Fashion designer Masaba Gupta’s authentic collections are a glorious reflection of her unique heritage
“Inspiration is everywhere. It could be a book you’ve read or a person you’ve met. It keeps changing because so many things keep happening to you,” says Masaba Gupta. And she’s certainly had the world’s most trying experiences. The daughter of Indian actress Neena Gupta and legendary West Indian batsman Sir Vivian Richards, Masaba’s been raised in the spotlight. She’s taken that attention and pointed it towards her many creative avatars: as a dancer and singer first. “Dance taught me to channelise my emotions. Music was a lot more about discipline and focus and research,” she says.
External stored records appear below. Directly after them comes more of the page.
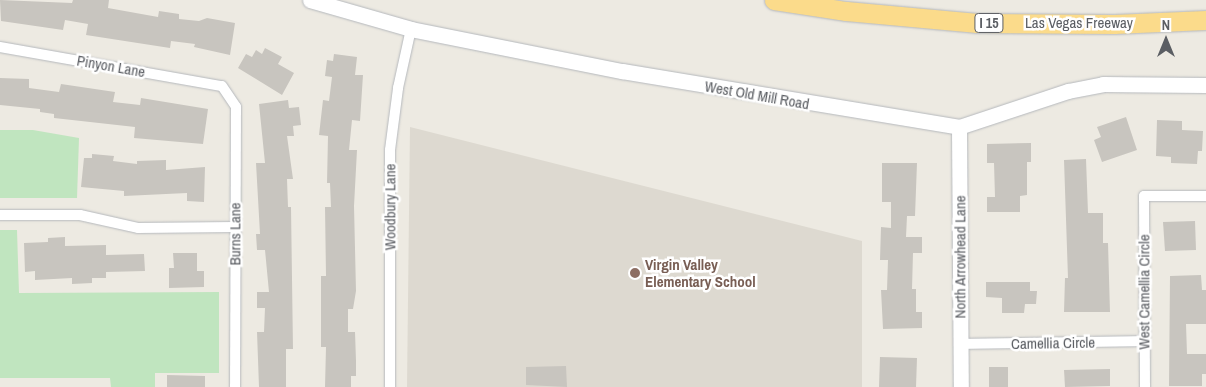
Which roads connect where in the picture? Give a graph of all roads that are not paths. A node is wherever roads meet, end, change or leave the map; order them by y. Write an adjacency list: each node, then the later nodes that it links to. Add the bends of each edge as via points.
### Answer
1 (310, 0): 4 (street, West Old Mill Road)
2 (774, 0): 3 (highway, Las Vegas Freeway / I 15, via 846,11 977,23 1114,24)
3 (1206, 20)
4 (411, 29): 8 (street, West Old Mill Road, via 738,92); 15 (street, Woodbury Lane, via 398,88 390,150)
5 (0, 47): 7 (street, Pinyon Lane)
6 (1206, 84): 8 (street, West Old Mill Road, via 1104,84 1068,91)
7 (222, 86): 11 (street, Burns Lane, via 236,107)
8 (959, 128): 13 (street, North Arrowhead Lane)
9 (1206, 196): 12 (street, West Camellia Circle, via 1144,196)
10 (0, 215): 11 (street, via 80,215 138,228)
11 (235, 227): 14 (street, Burns Lane)
12 (1145, 341): 13 (street, Camellia Circle); 17 (street, West Camellia Circle)
13 (961, 344): 16 (street, North Arrowhead Lane)
14 (236, 387)
15 (390, 387)
16 (961, 387)
17 (1145, 387)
She was destined to flourish as a fashion designer. You’ll often find the energy of a dance performance at Masaba’s fashion shows. And the music that goes with her collections often comes to her before a single piece of cloth is cut. Masaba is convinced that her creative skills flow from her mother, who always had a unique sense of style. Her personality is more like her father’s. Both merge to give birth to offbeat designs that reflect the artists’ simple life. She shares the inspirations behind four of her favourite collections.
Palm print saree
Your most emotional memories are always tucked away in the years spent growing up. Think about your best friends in college, for instance. Masaba took the most vivid souvenir from her childhood for her first inspired moment of design. “My mother used to take impressions of my feet and palm from the time I was born and frame it on the wall as I kept growing up,” she says. “Years later, I revisited them and thought they would be nice to print on clothing, especially a saree.”
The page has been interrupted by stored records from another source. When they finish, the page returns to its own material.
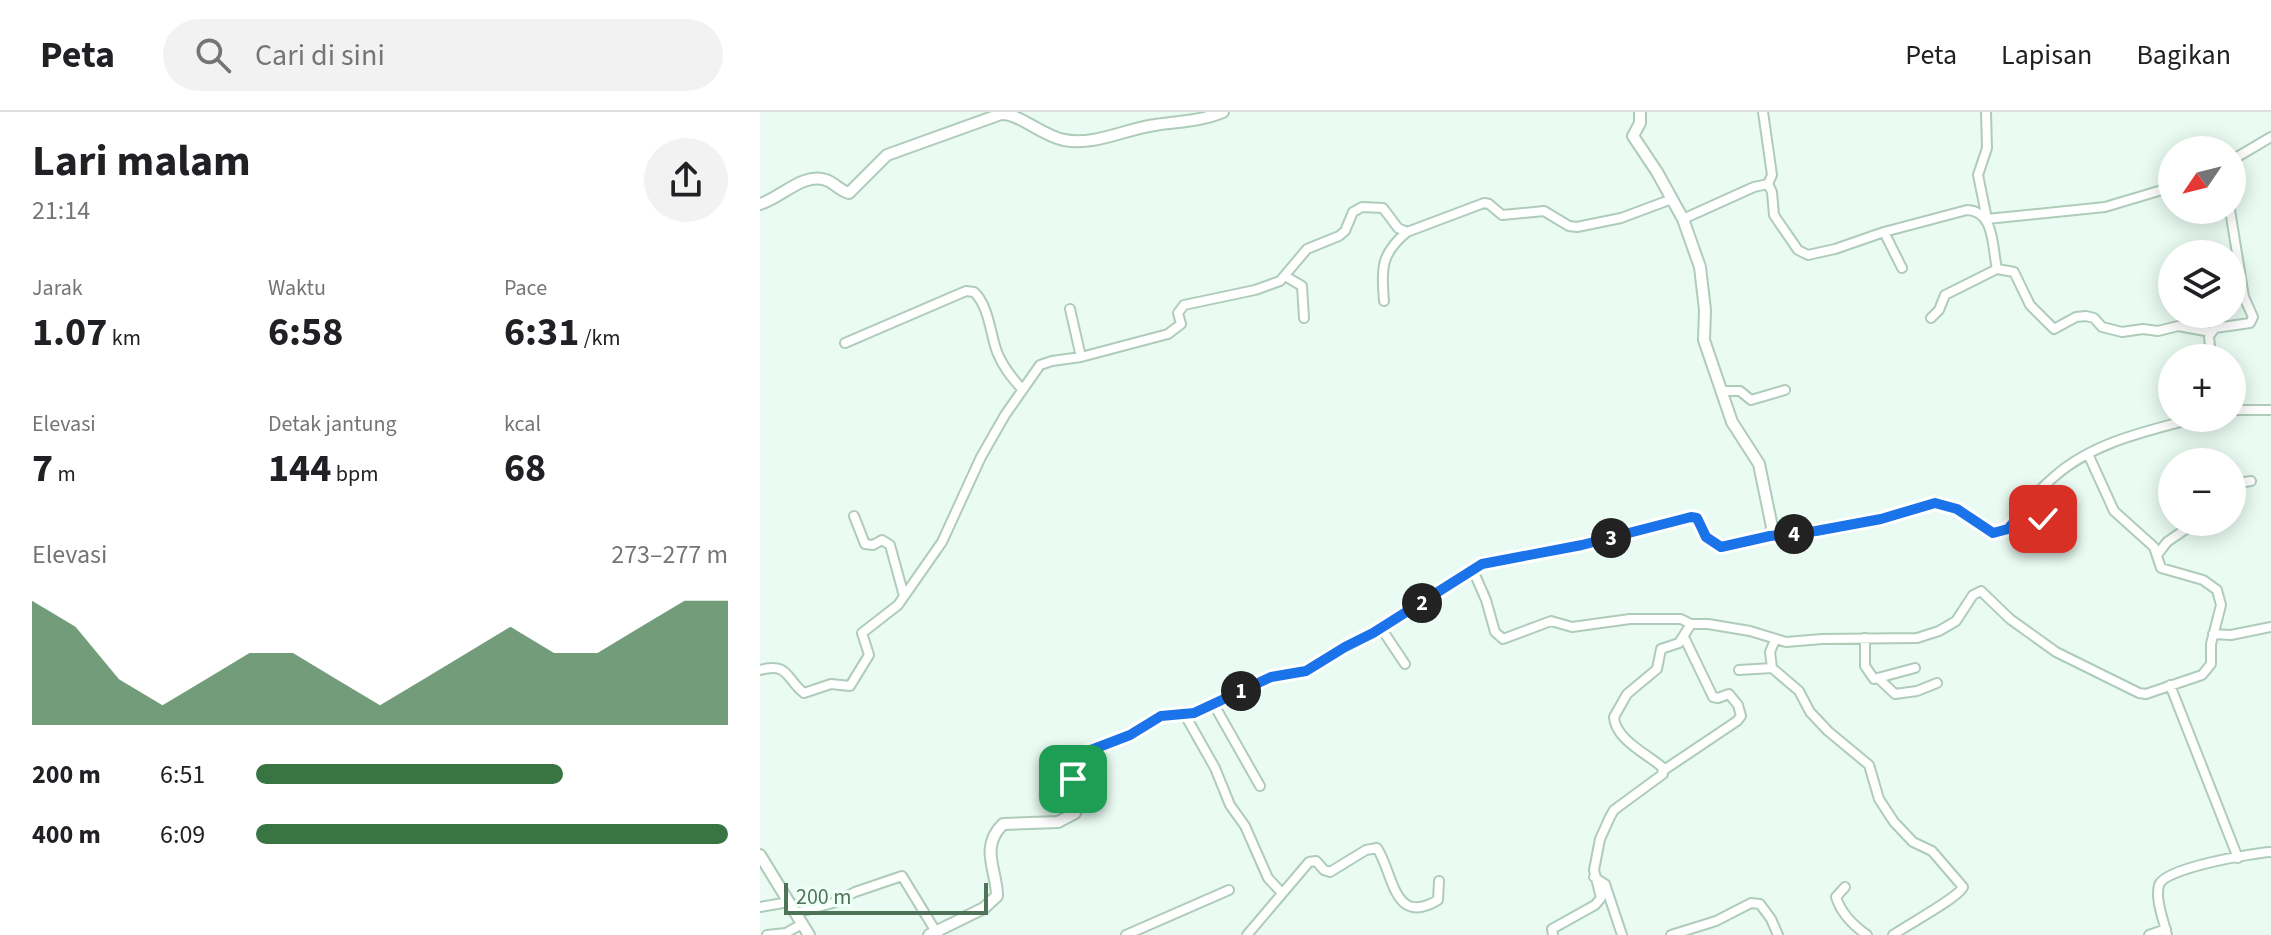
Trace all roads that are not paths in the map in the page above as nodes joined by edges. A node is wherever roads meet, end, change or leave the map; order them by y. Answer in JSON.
{"nodes":[{"id":1,"x":1223,"y":112,"type":"edge"},
{"id":2,"x":1640,"y":112,"type":"edge"},
{"id":3,"x":1763,"y":112,"type":"edge"},
{"id":4,"x":1986,"y":112,"type":"edge"},
{"id":5,"x":2271,"y":137,"type":"edge"},
{"id":6,"x":2246,"y":152,"type":"edge"},
{"id":7,"x":1768,"y":184,"type":"junction"},
{"id":8,"x":2158,"y":191,"type":"edge"},
{"id":9,"x":1672,"y":199,"type":"junction"},
{"id":10,"x":760,"y":204,"type":"edge"},
{"id":11,"x":1683,"y":219,"type":"junction"},
{"id":12,"x":1987,"y":219,"type":"junction"},
{"id":13,"x":2232,"y":224,"type":"edge"},
{"id":14,"x":1407,"y":232,"type":"junction"},
{"id":15,"x":1884,"y":232,"type":"junction"},
{"id":16,"x":1902,"y":268,"type":"dead end"},
{"id":17,"x":1997,"y":269,"type":"junction"},
{"id":18,"x":1285,"y":276,"type":"junction"},
{"id":19,"x":1384,"y":301,"type":"dead end"},
{"id":20,"x":1070,"y":309,"type":"dead end"},
{"id":21,"x":1304,"y":318,"type":"dead end"},
{"id":22,"x":1931,"y":318,"type":"dead end"},
{"id":23,"x":2211,"y":332,"type":"junction"},
{"id":24,"x":845,"y":343,"type":"dead end"},
{"id":25,"x":2208,"y":344,"type":"edge"},
{"id":26,"x":1081,"y":357,"type":"junction"},
{"id":27,"x":1022,"y":389,"type":"junction"},
{"id":28,"x":1785,"y":390,"type":"dead end"},
{"id":29,"x":1723,"y":391,"type":"junction"},
{"id":30,"x":2246,"y":410,"type":"edge"},
{"id":31,"x":2271,"y":410,"type":"edge"},
{"id":32,"x":2158,"y":428,"type":"edge"},
{"id":33,"x":2088,"y":454,"type":"junction"},
{"id":34,"x":2251,"y":481,"type":"dead end"},
{"id":35,"x":2246,"y":482,"type":"edge"},
{"id":36,"x":2025,"y":509,"type":"junction"},
{"id":37,"x":854,"y":516,"type":"dead end"},
{"id":38,"x":1770,"y":536,"type":"junction"},
{"id":39,"x":2176,"y":536,"type":"edge"},
{"id":40,"x":2062,"y":544,"type":"dead end"},
{"id":41,"x":2157,"y":555,"type":"junction"},
{"id":42,"x":1472,"y":568,"type":"junction"},
{"id":43,"x":904,"y":596,"type":"junction"},
{"id":44,"x":1691,"y":624,"type":"junction"},
{"id":45,"x":2268,"y":625,"type":"edge"},
{"id":46,"x":1381,"y":628,"type":"junction"},
{"id":47,"x":2213,"y":634,"type":"junction"},
{"id":48,"x":1684,"y":637,"type":"junction"},
{"id":49,"x":1865,"y":638,"type":"junction"},
{"id":50,"x":1775,"y":640,"type":"junction"},
{"id":51,"x":1405,"y":664,"type":"dead end"},
{"id":52,"x":1772,"y":668,"type":"junction"},
{"id":53,"x":1915,"y":668,"type":"dead end"},
{"id":54,"x":760,"y":670,"type":"edge"},
{"id":55,"x":1739,"y":670,"type":"dead end"},
{"id":56,"x":1878,"y":678,"type":"junction"},
{"id":57,"x":1937,"y":683,"type":"dead end"},
{"id":58,"x":2170,"y":685,"type":"junction"},
{"id":59,"x":1213,"y":703,"type":"junction"},
{"id":60,"x":1185,"y":715,"type":"junction"},
{"id":61,"x":1664,"y":770,"type":"junction"},
{"id":62,"x":1260,"y":786,"type":"dead end"},
{"id":63,"x":2271,"y":852,"type":"edge"},
{"id":64,"x":760,"y":855,"type":"edge"},
{"id":65,"x":2238,"y":858,"type":"junction"},
{"id":66,"x":1594,"y":877,"type":"junction"},
{"id":67,"x":1439,"y":881,"type":"dead end"},
{"id":68,"x":1845,"y":887,"type":"dead end"},
{"id":69,"x":1229,"y":890,"type":"dead end"},
{"id":70,"x":1282,"y":893,"type":"junction"},
{"id":71,"x":789,"y":902,"type":"junction"},
{"id":72,"x":760,"y":907,"type":"edge"},
{"id":73,"x":795,"y":913,"type":"junction"},
{"id":74,"x":802,"y":924,"type":"junction"},
{"id":75,"x":2166,"y":932,"type":"edge"},
{"id":76,"x":935,"y":934,"type":"edge"},
{"id":77,"x":767,"y":935,"type":"edge"},
{"id":78,"x":809,"y":935,"type":"edge"},
{"id":79,"x":1126,"y":935,"type":"edge"},
{"id":80,"x":1247,"y":935,"type":"edge"},
{"id":81,"x":1553,"y":935,"type":"edge"},
{"id":82,"x":1622,"y":935,"type":"edge"},
{"id":83,"x":1671,"y":935,"type":"edge"},
{"id":84,"x":1778,"y":935,"type":"edge"},
{"id":85,"x":1867,"y":935,"type":"edge"},
{"id":86,"x":1893,"y":935,"type":"edge"},
{"id":87,"x":2149,"y":935,"type":"edge"}],
"edges":[{"from":1,"to":10,"type":"street"},
{"from":2,"to":9,"type":"street"},
{"from":3,"to":7,"type":"street"},
{"from":4,"to":12,"type":"street"},
{"from":5,"to":6,"type":"street"},
{"from":7,"to":11,"type":"street"},
{"from":7,"to":15,"type":"street"},
{"from":8,"to":12,"type":"street"},
{"from":9,"to":11,"type":"street"},
{"from":9,"to":14,"type":"street"},
{"from":11,"to":29,"type":"street"},
{"from":12,"to":15,"type":"street"},
{"from":12,"to":17,"type":"street"},
{"from":13,"to":23,"type":"street"},
{"from":14,"to":18,"type":"street"},
{"from":14,"to":19,"type":"street"},
{"from":15,"to":16,"type":"street"},
{"from":17,"to":22,"type":"street"},
{"from":17,"to":23,"type":"street"},
{"from":18,"to":21,"type":"street"},
{"from":18,"to":26,"type":"street"},
{"from":20,"to":26,"type":"street"},
{"from":23,"to":25,"type":"street"},
{"from":24,"to":27,"type":"street"},
{"from":26,"to":27,"type":"street"},
{"from":27,"to":43,"type":"street"},
{"from":28,"to":29,"type":"street"},
{"from":29,"to":38,"type":"street"},
{"from":30,"to":31,"type":"street"},
{"from":32,"to":33,"type":"street"},
{"from":33,"to":36,"type":"street"},
{"from":33,"to":41,"type":"street"},
{"from":34,"to":35,"type":"street"},
{"from":36,"to":38,"type":"street"},
{"from":36,"to":40,"type":"street"},
{"from":37,"to":43,"type":"street"},
{"from":38,"to":42,"type":"street"},
{"from":39,"to":41,"type":"street"},
{"from":41,"to":47,"type":"street"},
{"from":42,"to":44,"type":"street"},
{"from":42,"to":46,"type":"street"},
{"from":43,"to":54,"type":"street"},
{"from":44,"to":48,"type":"street"},
{"from":44,"to":50,"type":"street"},
{"from":45,"to":47,"type":"street"},
{"from":46,"to":51,"type":"street"},
{"from":46,"to":59,"type":"street"},
{"from":47,"to":58,"type":"street"},
{"from":48,"to":61,"type":"street"},
{"from":48,"to":61,"type":"street"},
{"from":49,"to":50,"type":"street"},
{"from":49,"to":56,"type":"street"},
{"from":49,"to":58,"type":"street"},
{"from":50,"to":52,"type":"street"},
{"from":52,"to":55,"type":"street"},
{"from":52,"to":86,"type":"street"},
{"from":53,"to":56,"type":"street"},
{"from":56,"to":57,"type":"street"},
{"from":58,"to":65,"type":"street"},
{"from":59,"to":60,"type":"street"},
{"from":59,"to":62,"type":"street"},
{"from":60,"to":70,"type":"street"},
{"from":60,"to":76,"type":"street"},
{"from":61,"to":66,"type":"street"},
{"from":63,"to":65,"type":"street"},
{"from":64,"to":71,"type":"street"},
{"from":65,"to":75,"type":"street"},
{"from":66,"to":81,"type":"street"},
{"from":66,"to":82,"type":"street"},
{"from":67,"to":70,"type":"street"},
{"from":68,"to":85,"type":"street"},
{"from":69,"to":79,"type":"street"},
{"from":70,"to":80,"type":"street"},
{"from":71,"to":72,"type":"street"},
{"from":71,"to":73,"type":"street"},
{"from":73,"to":74,"type":"street"},
{"from":73,"to":76,"type":"street"},
{"from":74,"to":77,"type":"street"},
{"from":74,"to":78,"type":"street"},
{"from":75,"to":87,"type":"street"},
{"from":83,"to":84,"type":"street"}]}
The world’s most sensuous garment is notoriously difficult to navigate as you breeze through your day. The modern woman has a multitude of accessories at her disposal, none are comfortable to manage with a drape. Masaba’s pocket sarees are a genuine nod to fixing this dilemma. “Whenever I wore them myself, I couldn't handle it, and it’s problem a lot of youngsters face with the sari,” she says. “Now, It makes them easy to wear and stick a lipstick or a phone in the pocket.” Masaba’s style is all about the details.
There’s a part of our brain that transports us to the time our parents bought us candy. Or when our grandparents kept it tucked away, secretly. For us to gorge on, when no-one else was looking. Masaba’s candy collections dips into this storehouse of visions to create silhouettes with pop prints. She imagined cotton candy clouds and tailored them to perfection. The designer’s imagination translates into a tactile sensory adventure: you can feel the softness of candy in the cut of the fabric - all breezy, comfortable and fun.
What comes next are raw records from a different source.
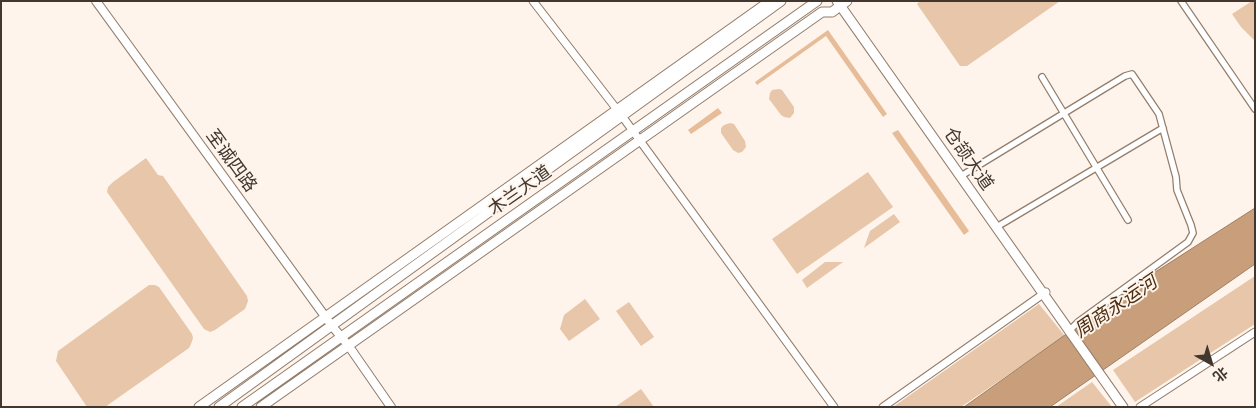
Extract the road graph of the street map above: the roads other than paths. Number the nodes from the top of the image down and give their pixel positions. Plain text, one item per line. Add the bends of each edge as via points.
1 (96, 1) edge
2 (532, 1) edge
3 (770, 1) edge
4 (782, 1) edge
5 (817, 1) edge
6 (1181, 1) edge
7 (843, 2) edge
8 (1042, 77) dead end
9 (1255, 109) edge
10 (620, 113) junction
11 (1064, 113) junction
12 (1163, 128) junction
13 (632, 131) junction
14 (640, 141) junction
15 (1096, 168) junction
16 (963, 175) junction
17 (1128, 220) dead end
18 (1000, 225) junction
19 (1045, 293) junction
20 (325, 316) junction
21 (332, 326) junction
22 (1071, 329) junction
23 (1255, 332) edge
24 (345, 341) junction
25 (1103, 374) junction
26 (199, 407) edge
27 (219, 407) edge
28 (242, 407) edge
29 (261, 407) edge
30 (391, 407) edge
31 (834, 407) edge
32 (883, 407) edge
33 (1123, 407) edge
34 (1128, 407) edge
35 (1140, 407) edge

1 - 20 main road, 至诚四路
2 - 10 street
3 - 10 main road
4 - 10 main road, 木兰大道
5 - 13 main road, 木兰大道
6 - 9 street
7 - 14 main road via 832,12 822,12
7 - 16 main road, 仓颉大道
8 - 11 street
10 - 13 street
10 - 20 main road
10 - 21 main road, 木兰大道
11 - 12 street via 1132,74 1160,114
11 - 15 street
11 - 16 street
12 - 15 street
12 - 22 street via 1177,190 1193,234 1188,242
13 - 14 street
13 - 24 main road, 木兰大道
14 - 24 main road
14 - 31 street
15 - 17 street
15 - 18 street
16 - 18 main road, 仓颉大道
16 - 19 main road, 仓颉大道
18 - 19 main road, 仓颉大道
19 - 22 main road, 仓颉大道
19 - 32 street
20 - 21 main road, 至诚四路
20 - 26 main road
21 - 24 main road, 至诚四路
21 - 27 main road, 木兰大道
22 - 25 main road, 仓颉大道
23 - 35 street
24 - 28 main road, 木兰大道
24 - 29 main road
24 - 30 main road, 至诚四路
25 - 33 main road
25 - 34 main road

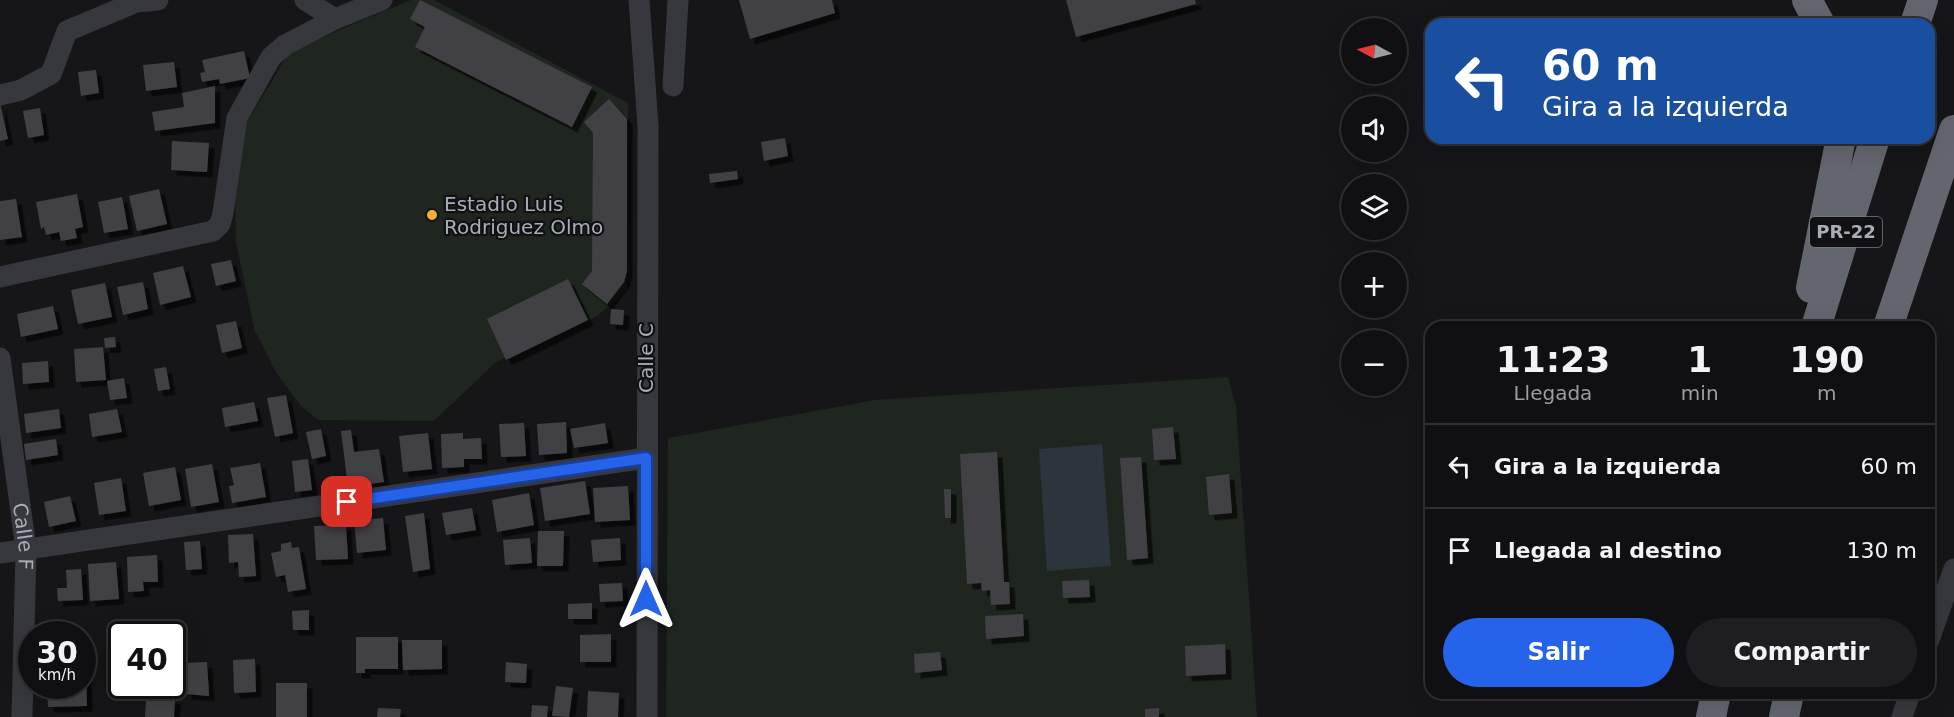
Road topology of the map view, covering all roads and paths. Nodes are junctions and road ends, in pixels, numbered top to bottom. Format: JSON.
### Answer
{"nodes":[{"id":1,"x":158,"y":0,"type":"edge"},
{"id":2,"x":305,"y":0,"type":"edge"},
{"id":3,"x":382,"y":0,"type":"edge"},
{"id":4,"x":639,"y":0,"type":"edge"},
{"id":5,"x":678,"y":0,"type":"edge"},
{"id":6,"x":1807,"y":0,"type":"edge"},
{"id":7,"x":1923,"y":0,"type":"edge"},
{"id":8,"x":1817,"y":18,"type":"edge"},
{"id":9,"x":1916,"y":18,"type":"edge"},
{"id":10,"x":335,"y":19,"type":"junction"},
{"id":11,"x":673,"y":86,"type":"dead end"},
{"id":12,"x":10,"y":92,"type":"edge"},
{"id":13,"x":1954,"y":130,"type":"edge"},
{"id":14,"x":1839,"y":144,"type":"edge"},
{"id":15,"x":1873,"y":144,"type":"edge"},
{"id":16,"x":0,"y":277,"type":"edge"},
{"id":17,"x":1804,"y":321,"type":"edge"},
{"id":18,"x":1818,"y":321,"type":"edge"},
{"id":19,"x":1890,"y":321,"type":"edge"},
{"id":20,"x":0,"y":358,"type":"edge"},
{"id":21,"x":5,"y":421,"type":"edge"},
{"id":22,"x":646,"y":458,"type":"junction"},
{"id":23,"x":26,"y":549,"type":"junction"},
{"id":24,"x":0,"y":553,"type":"edge"},
{"id":25,"x":1954,"y":568,"type":"edge"},
{"id":26,"x":1935,"y":622,"type":"edge"},
{"id":27,"x":1715,"y":699,"type":"edge"},
{"id":28,"x":1788,"y":699,"type":"edge"},
{"id":29,"x":1908,"y":699,"type":"edge"},
{"id":30,"x":22,"y":717,"type":"edge"},
{"id":31,"x":647,"y":717,"type":"edge"},
{"id":32,"x":1711,"y":717,"type":"edge"},
{"id":33,"x":1784,"y":717,"type":"edge"},
{"id":34,"x":1902,"y":717,"type":"edge"}],
"edges":[{"from":1,"to":12,"type":"street"},
{"from":2,"to":10,"type":"street"},
{"from":3,"to":10,"type":"street"},
{"from":4,"to":22,"type":"street","name":"Calle C"},
{"from":5,"to":11,"type":"street"},
{"from":6,"to":8,"type":"highway"},
{"from":7,"to":9,"type":"highway"},
{"from":10,"to":16,"type":"street"},
{"from":13,"to":19,"type":"highway"},
{"from":14,"to":17,"type":"highway"},
{"from":15,"to":18,"type":"highway","number":"PR-22"},
{"from":20,"to":21,"type":"street","name":"Calle F"},
{"from":21,"to":23,"type":"street","name":"Calle F"},
{"from":22,"to":23,"type":"street"},
{"from":22,"to":31,"type":"street","name":"Calle C"},
{"from":23,"to":24,"type":"street"},
{"from":23,"to":30,"type":"street","name":"Calle F"},
{"from":25,"to":26,"type":"street"},
{"from":27,"to":32,"type":"highway"},
{"from":28,"to":33,"type":"highway"},
{"from":29,"to":34,"type":"street"}]}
When you wear a Masaba collection, it’s poetry in motion. And this one in particular, she says “are inspired by brush strokes of magnificent art-inspired pieces.” The clothes have clean, flowing patterns reflecting the animals rich coat of skin and its almost celestial gait. The dynamism in the cut is an ode to everything about horses that women love - their character, their attitude and the romance in their eyes.
“I’ve blended in a classic palette of red, white and black with aesthetically Indian yet modern silhouettes,” says Masaba. “There are intricate details with elegant drapes. Brush strokes, watercolour splatter and chalk moves have all come together just right for this collection.”